Spark¶

About Apache Spark¶

Apache Spark is a unified analytics engine for large-scale data processing. Basically, it’s a cluster computing framework offering a stack of libraries for SQL and data frames (Spark SQL), machine learning (MLIib), graphs (GraphX) and streaming (Spark Streaming).

Although, Spark is written in Scala, applications can also be submitted in Java, Python, R and SQL. Spark can either be run in its standalone cluster mode or on EC2, on Hadoop Yarn, Mesos or on Kubernetes.

Comparing Apache Spark with Apache Hadoop¶

Apache Spark differs from Apache Hadoop in their different approaches to processing. Spark is able to do it in-memory, whereas Hadoop’s MapReduce has to read from and write to a disk. As a result, the processing speed differs significantly. Commonly, Spark is said to be up to 100 times faster.

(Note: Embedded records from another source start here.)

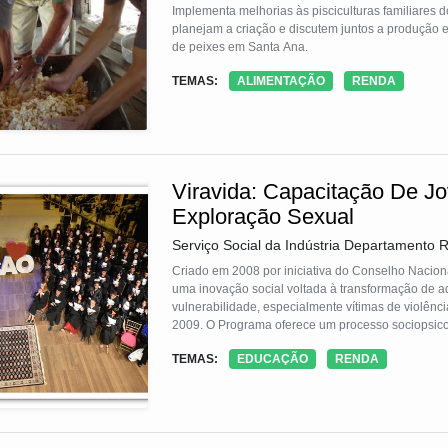
Implementa melhorias às pisciculturas familiares d
planejam a criação e discutem juntos a produção e 
de peixes em Santa Ana.
TEMAS:
ALIMENTAÇÃO
RENDA
Viravida: Capacitação De J
Exploração Sexual
Serviço Social da Indústria Departamento R
Criado em 2008 por iniciativa do Conselho Naciona
uma inovação social voltada à transformação de ad
vulnerabilidade, especialmente vítimas de violên
2009. O Programa oferece um processo sociopsicopedagógico que promove conhecimentos, habilidades, autoestima,
autonomia e preparação para o mercado de trabal
TEMAS:
EDUCAÇÃO
RENDA
a comunidade, buscando a inclusão social por mei
ações de direitos, saúde, cultura e cidadania. Se
produtiva. Desde sua origem, o Vira Vida atendeu 
prevenção e enfrentamento à violência sexual cont
com etapas organizadas por eixos metodológicos: 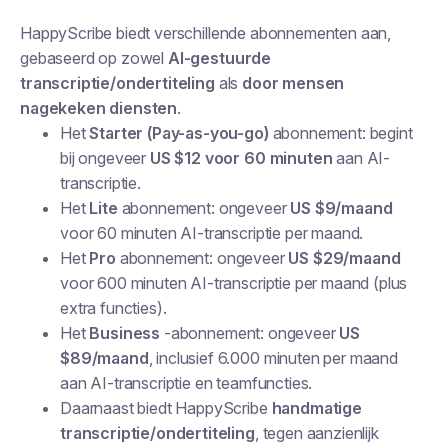
HappyScribe biedt verschillende abonnementen aan,
gebaseerd op zowel
AI-gestuurde
transcriptie/ondertiteling
als
door mensen
nagekeken diensten
.
Het
Starter (Pay-as-you-go)
abonnement: begint
bij ongeveer
US $12 voor 60 minuten
aan AI-
transcriptie.
Het
Lite
abonnement: ongeveer
US $9/maand
voor 60 minuten AI-transcriptie per maand.
Het
Pro
abonnement: ongeveer
US $29/maand
voor 600 minuten AI-transcriptie per maand (plus
extra functies).
Het
Business
-abonnement: ongeveer
US
$89/maand
, inclusief 6.000 minuten per maand
aan AI-transcriptie en teamfuncties.
Daarnaast biedt HappyScribe
handmatige
transcriptie/ondertiteling
, tegen aanzienlijk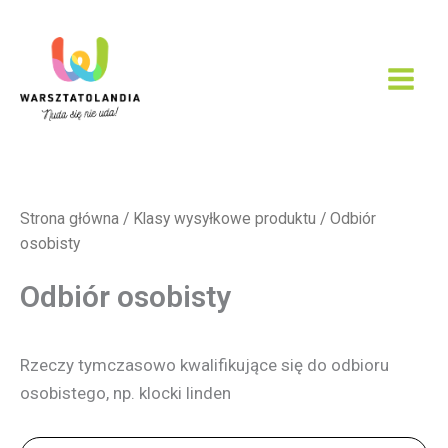
Przejdź
do
treści
Strona główna
/ Klasy wysyłkowe produktu / Odbiór
osobisty
Odbiór osobisty
Rzeczy tymczasowo kwalifikujące się do odbioru
osobistego, np. klocki linden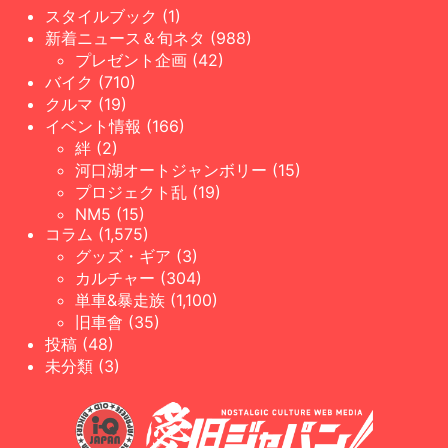
スタイルブック (1)
新着ニュース＆旬ネタ (988)
プレゼント企画 (42)
バイク (710)
クルマ (19)
イベント情報 (166)
絆 (2)
河口湖オートジャンボリー (15)
プロジェクト乱 (19)
NM5 (15)
コラム (1,575)
グッズ・ギア (3)
カルチャー (304)
単車&暴走族 (1,100)
旧車會 (35)
投稿 (48)
未分類 (3)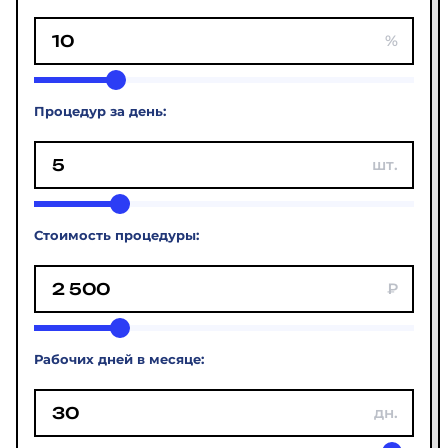
Процедур за день:
Стоимость процедуры:
Рабочих дней в месяце: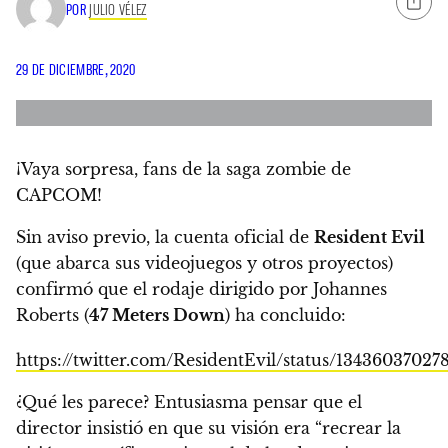
POR
JULIO VÉLEZ
29 DE DICIEMBRE, 2020
¡Vaya sorpresa, fans de la saga zombie de
CAPCOM!
Sin aviso previo, la cuenta oficial de
Resident Evil
(que abarca sus videojuegos y otros proyectos)
confirmó que el rodaje dirigido por Johannes
Roberts (
47 Meters Down
) ha concluido:
https://twitter.com/ResidentEvil/status/13436037027
¿Qué les parece? Entusiasma pensar que el
director insistió en que su visión era
“recrear la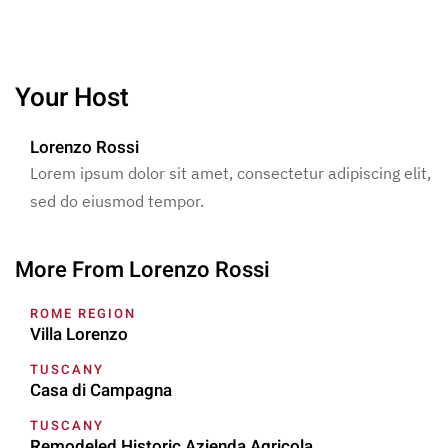
Your Host
Lorenzo Rossi
Lorem ipsum dolor sit amet, consectetur adipiscing elit,
sed do eiusmod tempor.
More From Lorenzo Rossi
ROME REGION
Villa Lorenzo
TUSCANY
Casa di Campagna
TUSCANY
Remodeled Historic Azienda Agricola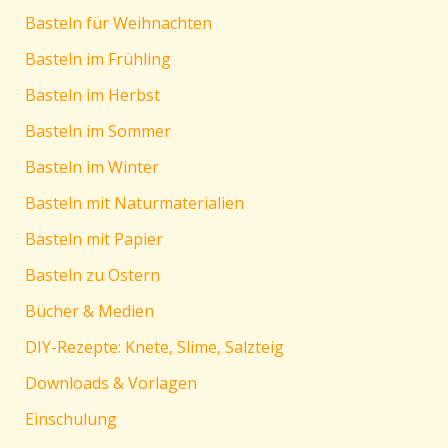
Basteln für Weihnachten
Basteln im Frühling
Basteln im Herbst
Basteln im Sommer
Basteln im Winter
Basteln mit Naturmaterialien
Basteln mit Papier
Basteln zu Ostern
Bücher & Medien
DIY-Rezepte: Knete, Slime, Salzteig
Downloads & Vorlagen
Einschulung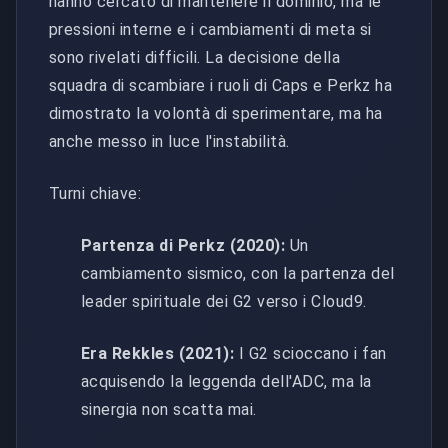
hanno cercato di mantenere il dominio, ma le
pressioni interne e i cambiamenti di meta si
sono rivelati difficili. La decisione della
squadra di scambiare i ruoli di Caps e Perkz ha
dimostrato la volontà di sperimentare, ma ha
anche messo in luce l'instabilità.
Turni chiave:
Partenza di Perkz (2020):
Un
cambiamento sismico, con la partenza del
leader spirituale dei G2 verso i Cloud9.
Era Rekkles (2021):
I G2 scioccano i fan
acquisendo la leggenda dell'ADC, ma la
sinergia non scatta mai.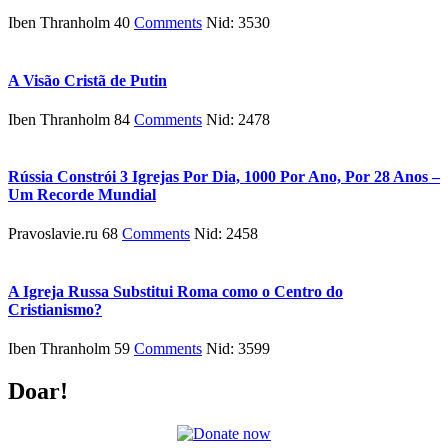
Iben Thranholm 40
Comments
Nid: 3530
A Visão Cristã de Putin
Iben Thranholm 84
Comments
Nid: 2478
Rússia Constrói 3 Igrejas Por Dia, 1000 Por Ano, Por 28 Anos –
Um Recorde Mundial
Pravoslavie.ru 68
Comments
Nid: 2458
A Igreja Russa Substitui Roma como o Centro do
Cristianismo?
Iben Thranholm 59
Comments
Nid: 3599
Doar!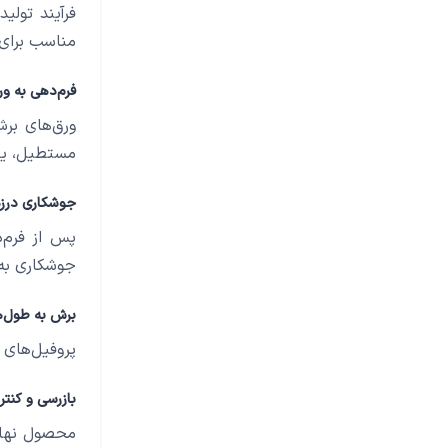
فرآیند تولی
مناسب برای
فرم‌دهی به ور
ورق‌های برش
مستطیل، یا 
جوشکاری درزه
جوشکاری به 
برش به طول‌ها
پروفیل‌های تولی
بازرسی و کنتر
محصول نهای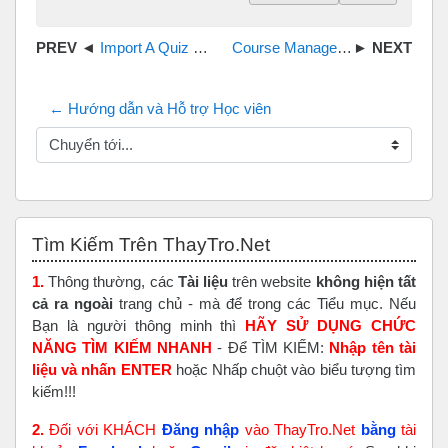
Import A Quiz From Word Document To thaytro.net
Course Management in Moodle 3.0
← Hướng dẫn và Hỗ trợ Học viên
Chuyển tới...
Bỏ qua Tìm Kiếm Trên ThayTro.Net
Tìm Kiếm Trên ThayTro.Net
1.
Thông thường, các
Tài liệu
trên website
không hiện tất
cả ra ngoài
trang chủ - mà để trong các Tiểu mục. Nếu
Bạn là người thông minh thì
HÃY SỬ DỤNG CHỨC
NĂNG TÌM KIẾM NHANH
- Để TÌM KIẾM:
Nhập tên tài
liệu và nhấn ENTER
hoặc Nhấp chuột vào biểu tượng tìm
kiếm!!!
2.
Đối với KHÁCH
Đăng nhập
vào ThayTro.Net
bằng
tài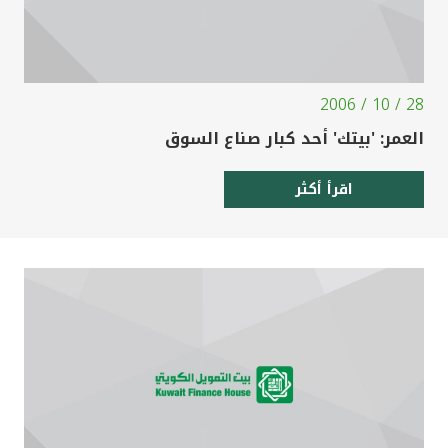
28 / 10 / 2006
العمر: 'بيتك' أحد كبار صناع السوق
اقرأ أكثر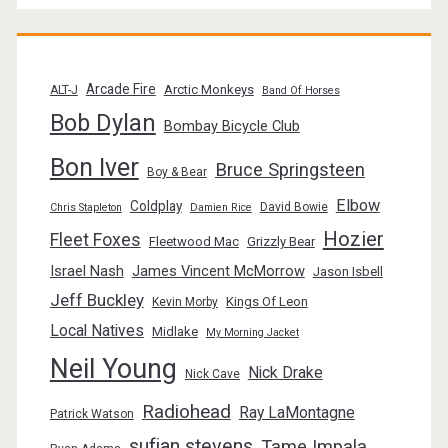
Arcade Fire
Arctic Monkeys
ALT-J
Band Of Horses
Bob Dylan
Bombay Bicycle Club
Bon Iver
Bruce Springsteen
Boy & Bear
Elbow
Coldplay
David Bowie
Chris Stapleton
Damien Rice
Hozier
Fleet Foxes
Fleetwood Mac
Grizzly Bear
Israel Nash
James Vincent McMorrow
Jason Isbell
Jeff Buckley
Kings Of Leon
Kevin Morby
Local Natives
Midlake
My Morning Jacket
Neil Young
Nick Drake
Nick Cave
Radiohead
Ray LaMontagne
Patrick Watson
sufjan stevens
Tame Impala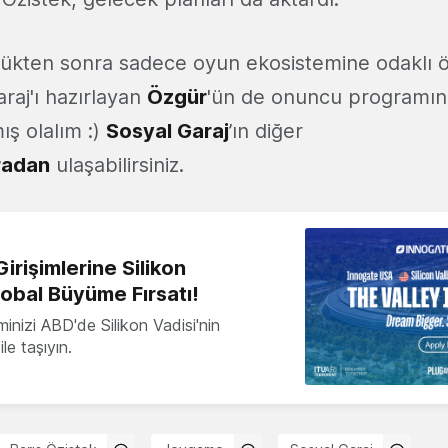
ükten sonra sadece oyun ekosistemine odaklı ö
raj'ı hazırlayan
Özgür
'ün de onuncu programına
ış olalım :)
Sosyal Garaj
’ın diğer
radan
ulaşabilirsiniz.
irişimlerine Silikon
lobal Büyüme Fırsatı!
minizi ABD'de Silikon Vadisi'nin
le taşıyın.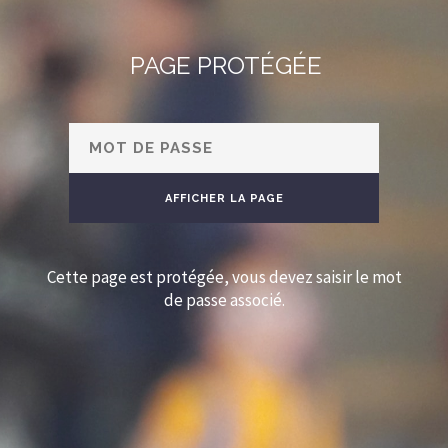
PAGE PROTÉGÉE
Cette page est protégée, vous devez saisir le mot
de passe associé.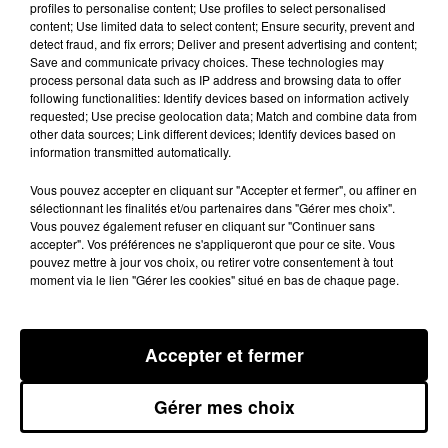
profiles to personalise content; Use profiles to select personalised
content; Use limited data to select content; Ensure security, prevent and
detect fraud, and fix errors; Deliver and present advertising and content;
Save and communicate privacy choices. These technologies may
Email
*
process personal data such as IP address and browsing data to offer
following functionalities: Identify devices based on information actively
requested; Use precise geolocation data; Match and combine data from
other data sources; Link different devices; Identify devices based on
information transmitted automatically.
Vous pouvez accepter en cliquant sur "Accepter et fermer", ou affiner en
Date de naissance
*
sélectionnant les finalités et/ou partenaires dans "Gérer mes choix".
Vous pouvez également refuser en cliquant sur "Continuer sans
accepter". Vos préférences ne s'appliqueront que pour ce site. Vous
pouvez mettre à jour vos choix, ou retirer votre consentement à tout
moment via le lien "Gérer les cookies" situé en bas de chaque page.
Code Postal
*
Accepter et fermer
Gérer mes choix
Ville
*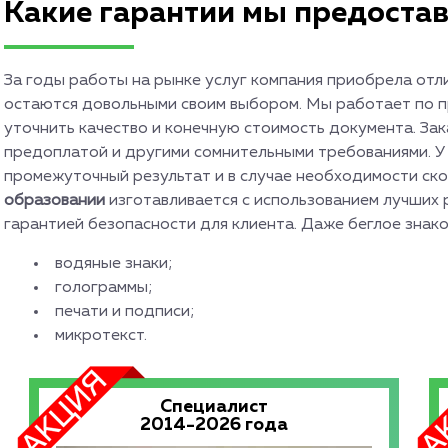
Какие гарантии мы предоста
За годы работы на рынке услуг компания приобрела отл
остаются довольными своим выбором. Мы работает по пр
уточнить качество и конечную стоимость документа. Зак
предоплатой и другими сомнительными требованиями. У
промежуточный результат и в случае необходимости ск
образовании
изготавливается с использованием лучших 
гарантией безопасности для клиента. Даже беглое знак
водяные знаки;
голограммы;
печати и подписи;
микротекст.
Специалист
2014-2026 года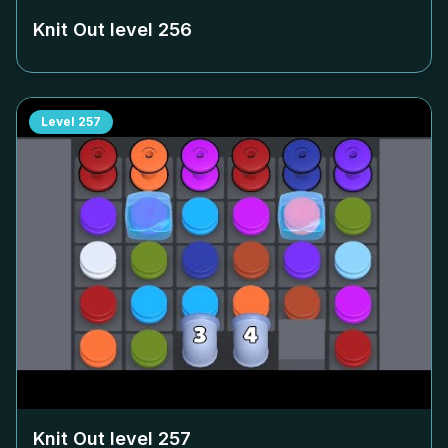
Knit Out level
256
Level
257
Knit Out level
257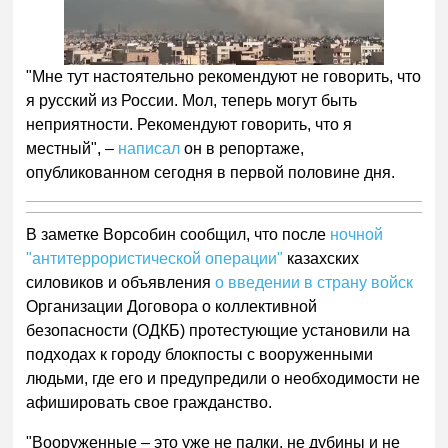
"Мне тут настоятельно рекомендуют не говорить, что
я русский из России. Мол, теперь могут быть
неприятности. Рекомендуют говорить, что я
местный", –
написал
он в репортаже,
опубликованном сегодня в первой половине дня.
В заметке Ворсобин сообщил, что после
ночной
"антитеррористической операции"
казахских
силовиков и объявления
о введении в страну войск
Организации Договора о коллективной
безопасности (ОДКБ) протестующие установили на
подходах к городу блокпосты с вооруженными
людьми, где его и предупредили о необходимости не
афишировать свое гражданство.
"Вооруженные – это уже не палки, не дубины и не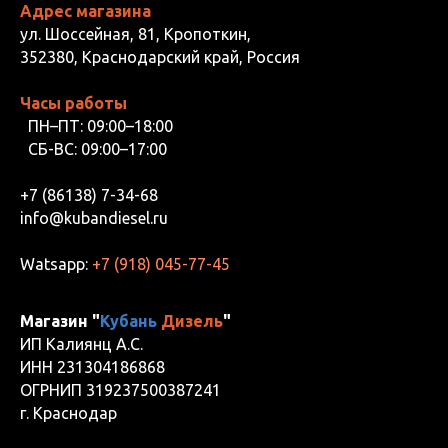
Адрес магазина
ул. Шоссейная, 81, Кропоткин,
352380, Краснодарский край, Россия
Часы работы
ПН–ПТ: 09:00–18:00
СБ-ВС: 09:00–17:00
+7 (86138) 7-34-68
info@kubandiesel.ru
Watsapp:
+7 (918) 045-77-45
Магазин "
Кубань
Дизель
"
ИП Калиянц А.С.
ИНН 231304186868
ОГРНИП 319237500387241
г. Краснодар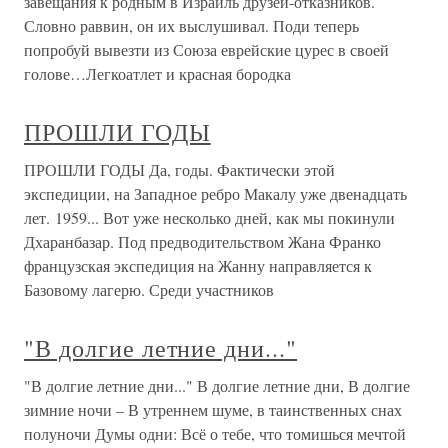
завещания к родным в Израиль друзей-отказников.
Словно раввин, он их выслушивал. Поди теперь
попробуй вывезти из Союза еврейские цурес в своей
голове…Легкоатлет и красная бородка
ПРОШЛИ ГОДЫ
ПРОШЛИ ГОДЫ Да, годы. Фактически этой
экспедиции, на Западное ребро Макалу уже двенадцать
лет. 1959... Вот уже несколько дней, как мы покинули
Дхаранбазар. Под предводительством Жана Франко
французская экспедиция на Жанну направляется к
Базовому лагерю. Среди участников
"В долгие летние дни..."
"В долгие летние дни..." В долгие летние дни, В долгие
зимние ночи – В утреннем шуме, в таинственных снах
полуночи Думы одни: Всё о тебе, что томишься мечтой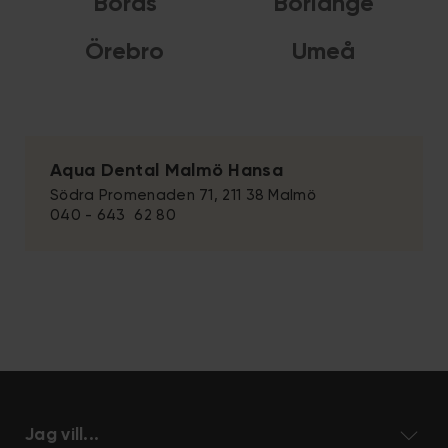
Borås
Borlänge
Örebro
Umeå
Aqua Dental Malmö Hansa
Södra Promenaden 71, 211 38 Malmö
040 - 643 62 80
Jag vill...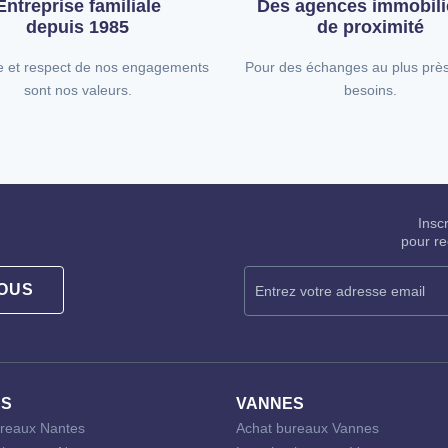
Entreprise familiale
Des agences immobili
depuis 1985
de proximité
e et respect de nos engagements
Pour des échanges au plus prè
sont nos valeurs.
besoins.
Insc
pour re
OUS
ES
VANNES
reaux Nantes
Achat bureaux Vannes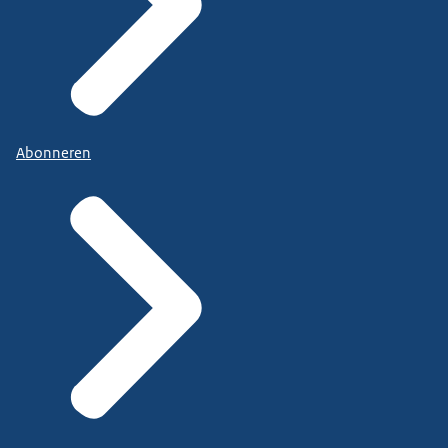
Abonneren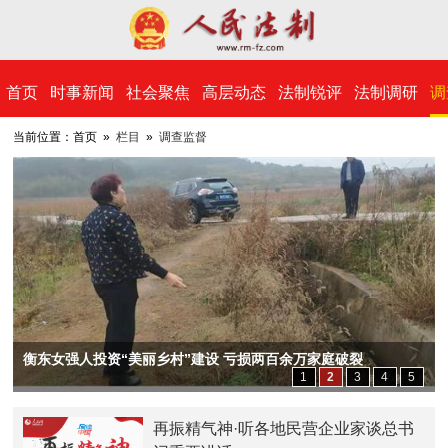
​首页
时事新闻
社会聚焦
高层动态
法制锐评
法制调研
调
当前位置：首页 »
栏目
»
调查监督
衡东女强人投资“美丽乡村”建设 亏损两百余万家庭破裂
1
2
3
4
5
再振精气神·听各地民营企业家谈总书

However, the volume of data processed also differs: Hadoop’s MapReduce is able to work with far larger datasets than Spark. Incase the dataset is larger than available RAM, Hadoop MapReduce may outperform Spark. Due to Hadoop’s worse performance, it should only be used if no immediate results are expected e.g. if processing can be done overnight. Spark’s iterative processing approach is especially useful, when data is processed multiple times. Spark’s Resilient Distributed Datasets (RDDs) enable multiple map operations in memory, while Hadoop MapReduce has to write interim results to a disk.